Brief Biography

John Gray, MD, PhDDr. Gray is a board certified psychiatrist with expertise in receptor pharmacology, cell biology, biochemistry and synaptic electrophysiology.

During his graduate studies at Case Western Reserve University, Dr. Gray studied the mechanisms involved in the desensitization and down-regulation of 5-HT2A serotonin receptors. These receptors are a primary target of most known hallucinogens as well as many antidepressants and second generation antipsychotics.

During his psychiatry residency at the University of California, San Francisco, he became interested in accumulating evidence suggesting that dysfunction of glutamate synapses and specifically NMDA-type glutamate receptors might underlie the pathophysiology of schizophrenia and other complex neuropsychiatric disorders.

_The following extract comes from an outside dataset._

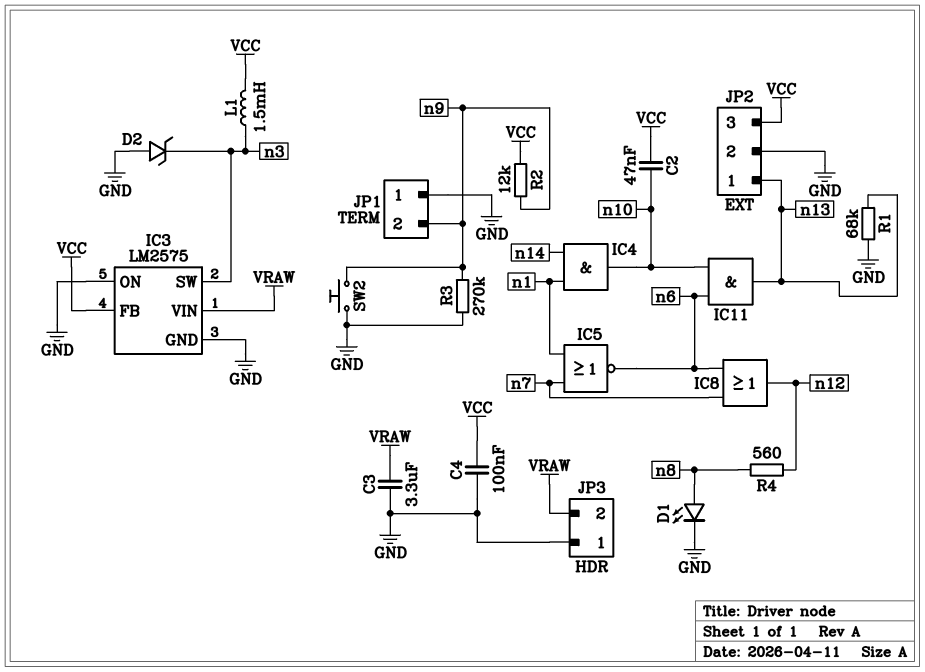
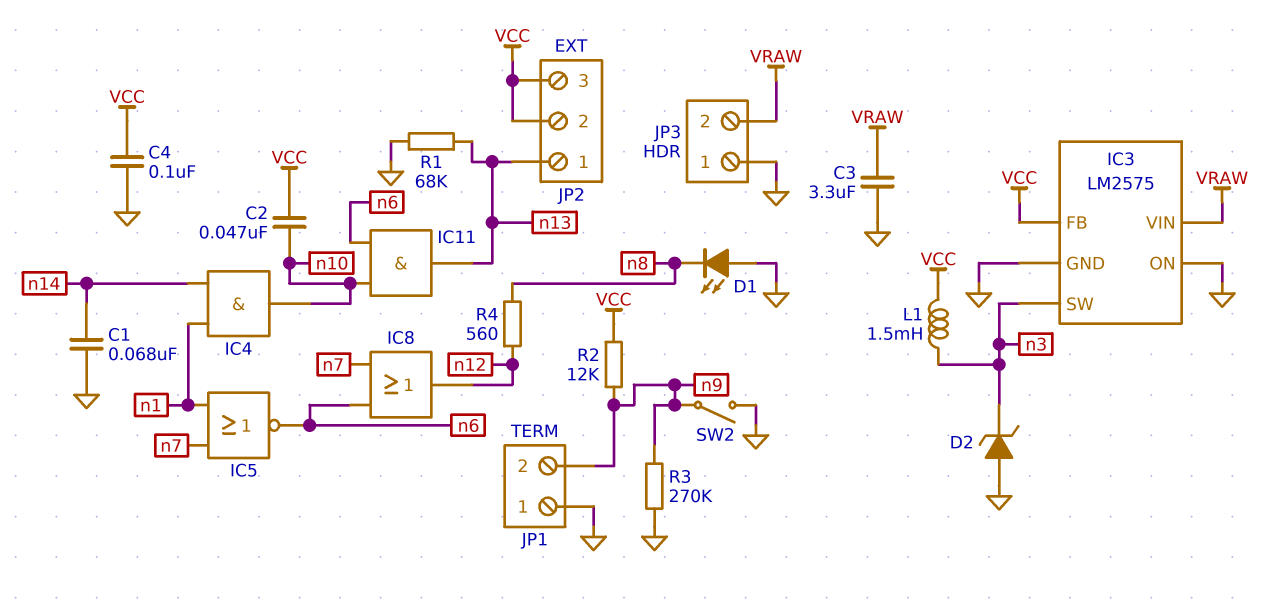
C1: none -> 68nF (GND, n14)
D1: LED (A n8, K GND) -> LED (A GND, K n8)
JP2 pin 2: GND -> VCC
SW2: button (GND, n9) -> switch (GND, n9)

Because of this interest, Dr. Gray pursued specialized postdoctoral research training at UCSF in synaptic electrophysiology and studied the physiological function of NMDA receptors during synapse maturation.

Dr. Gray is now an Associate Professor in the Department of Neurology and runs a synaptic biology research laboratory at the Center for Neuroscience

Research Overview

Our brains are responsible for all of our perceptions, thoughts and behaviors. Despite the incredible array of functions the brain performs, its fundamental processing unit is the synapse. It has been estimated that the human brain contains 80-100 billions neurons with approximately 100 trillion synaptic connections. Thus, it is quite remarkable that the brain can correctly and precisely wire itself with this many connections, sometimes from neurons in quite distant locations. Though because of the complexity of this task, it is also not difficult to image how slight perturbations of this process can have significant consequences. 

Behavior to synapse and back again

Therefore, understanding the molecular mechanisms of synapse development and regulation is a central issue in modern neuroscience. For example, how do neurons recognize and select their appropriate synaptic partners during development in order to form the correct type of synapse? Then, once a synapse is formed, what processes are involved in its refinement and maturation? And finally, what determines if an individual synapse is maintained or eliminated?

Synapse formation and development chart

As a psychiatrist and synaptic biologist, Dr. Gray is interested in these fundamental questions of synapse biology both at the basic scientific level as well as understanding how subtle disruptions of these synaptic mechanisms can lead to the development of neuropsychiatric disorders such as schizophrenia, autism, and Alzheimer’s disease.

Research Program Details

Research in Dr. Gray’s laboratory focuses on understanding the molecular and cellular mechanisms involved in synapse development and plasticity throughout the brain. In particular, his lab studies the regulation of the NMDA-type glutamate receptors that play crucial roles in synapse development and synaptic plasticity, the cellular mechanism underlying learning and memory.

NMDA receptors in synapse development

Given the central role of NMDA receptors in neurobiology, it is not surprising that they have been implicated in a broad range of neuropsychiatric disorders, including schizophrenia, autism, addiction, Alzheimer’s disease, Huntington’s disease and ischemia.

NMDA receptors in knockout mice

Dr. Gray’s laboratory combines innovative single neuron genetic approaches with electrophysiology and imaging to gain a detailed understanding of the molecular mechanisms involved in the regulation of NMDA receptors and synapses. He has developed a novel molecular replacement strategy in which individual endogenous NMDA receptor subunits are eliminated from conditional knock-out mice and replaced with mutant subunits allowing for the hypothesis-driven dissection of the molecular mechanisms involved in NMDAR targeting and trafficking.

Future Directions

Through this work, Dr. Gray’s laboratory is striving to open new frontiers for the development of disease-modifying therapeutic approaches for schizophrenia and other complex neuropsychiatric disorders.